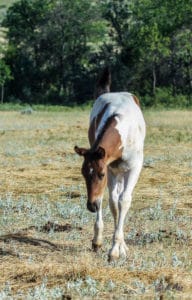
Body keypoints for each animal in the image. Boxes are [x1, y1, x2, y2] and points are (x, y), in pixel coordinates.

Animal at [74, 69, 146, 262]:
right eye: (83, 174)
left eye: (100, 174)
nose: (90, 206)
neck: (123, 131)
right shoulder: (111, 169)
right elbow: (113, 203)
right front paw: (113, 247)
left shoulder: (133, 168)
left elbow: (124, 201)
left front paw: (116, 249)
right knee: (109, 200)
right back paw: (99, 240)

----------

## What is being asked
Transcribe exactly, starting at the line with "nose: (90, 206)" and continuing through the last line of the data above; leave out all earlier lines.

## Response area
nose: (90, 206)
neck: (123, 131)
right shoulder: (111, 169)
right elbow: (113, 203)
right front paw: (113, 247)
left shoulder: (133, 168)
left elbow: (124, 201)
left front paw: (116, 249)
right knee: (109, 200)
right back paw: (99, 240)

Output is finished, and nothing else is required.